Engineering and design

Engineering Mathematics 2

Module code: H1042
Level 5
15 credits in autumn semester
Teaching method: Lecture, Workshop
Assessment modes: Coursework, Unseen examination

The Engineering Mathematics 2 module is divided into two sections.

The first builds on the mathematics you studied in the first year as  you further study the solution of linear differential equations of various types – a topic of considerable importance in engineering analysis. You’ll also look at methods of transforming linear differential equations into the frequency domain using the Laplace transform, a method that is central to the analysis of modern engineering control systems. Additionally you’ll consider basic methods for numerically solving first order ordinary differential equations. You’ll also explore solution methods for some of the partial differential equations common in engineering analysis, such as the heat and wave equations.

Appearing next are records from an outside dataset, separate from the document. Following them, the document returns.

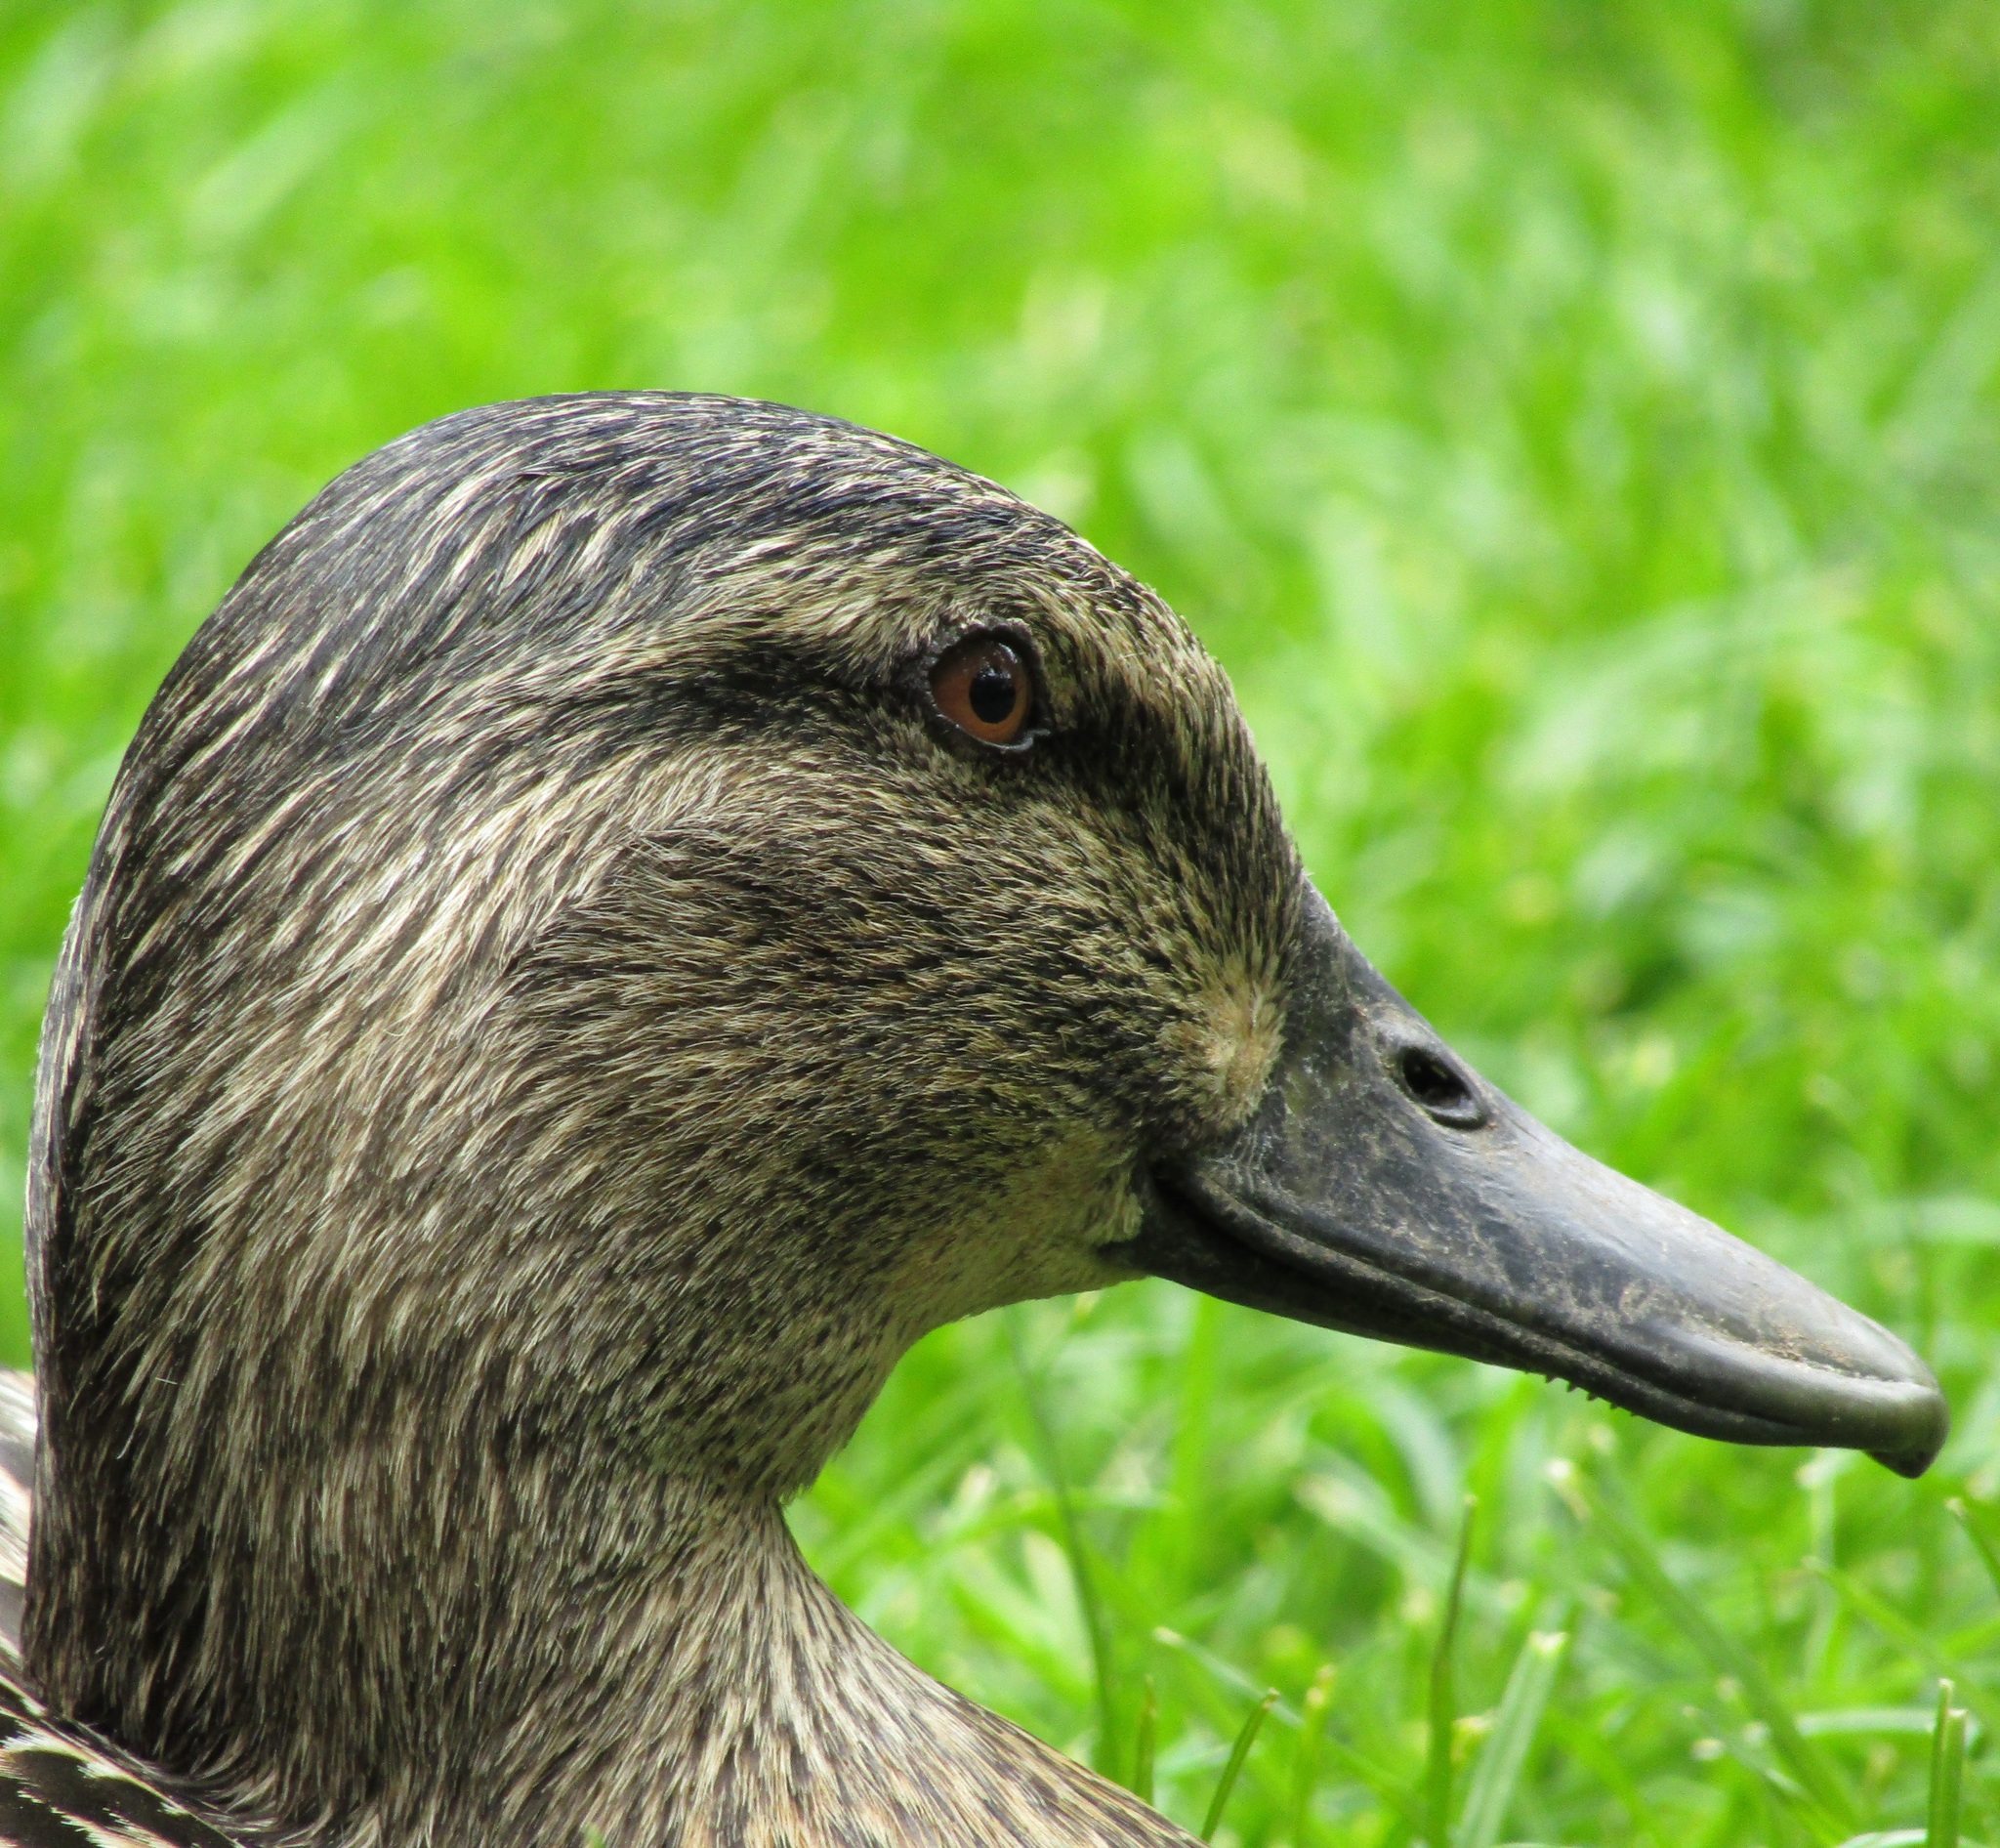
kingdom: Animalia
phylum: Chordata
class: Aves
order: Anseriformes
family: Anatidae
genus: Anas
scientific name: Anas
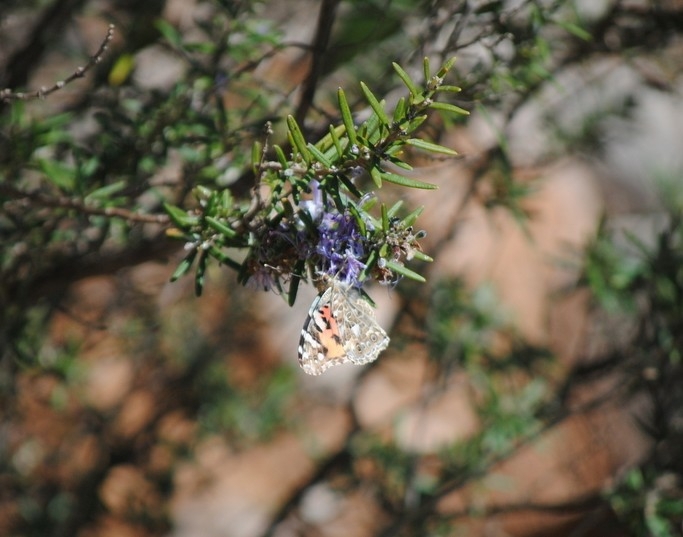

The second section of the module introduces you to probability theory and statistical methods, illustrated with examples showing how these concepts can be used to gain estimates of the outcomes of the complex interactions that often occur in real engineering systems.

Topics include:

  • revision of first order and second order differential equation time domain solution methods
  • Laplace transform and associated theorems; convolution
  • solution of ODEs via the Laplace transform
  • numerical solution of first order ODEs
  • partial differential equations; separation of variables; outline of Fourier series solution; Laplace, Poisson, heat and wave equations
  • probability: random variables; Bayes’ theorem; continuous and discrete distribution and density functions; expectations; normal distribution; central limit theorem; estimation of parameters; moment and maximum likelihood methods; student’s t-test; confidence intervals; quality control; acceptance sampling; reliability; failure rates; the Weibull distribution.

Pre-requisite

Engineering Maths 1A
Engineering Maths 1B
Programming for Engineers

Module learning outcomes

  • Understand the essential features and properties of ordinary differential equations;
  • Apply different solution methodologies to ordinary differential equations including classical linear theory, Laplace transforms, and numerical methods, in order to gain physical insight into solutions.
  • Apply solution methods to partial differential equations commonly encountered in engineering with examples of detailed solution methods for the heat and wave equations.
  • Understand the essentials of probability theory and statistics, and how inferences from sampled data can be quantified and used to make meaningful decisions.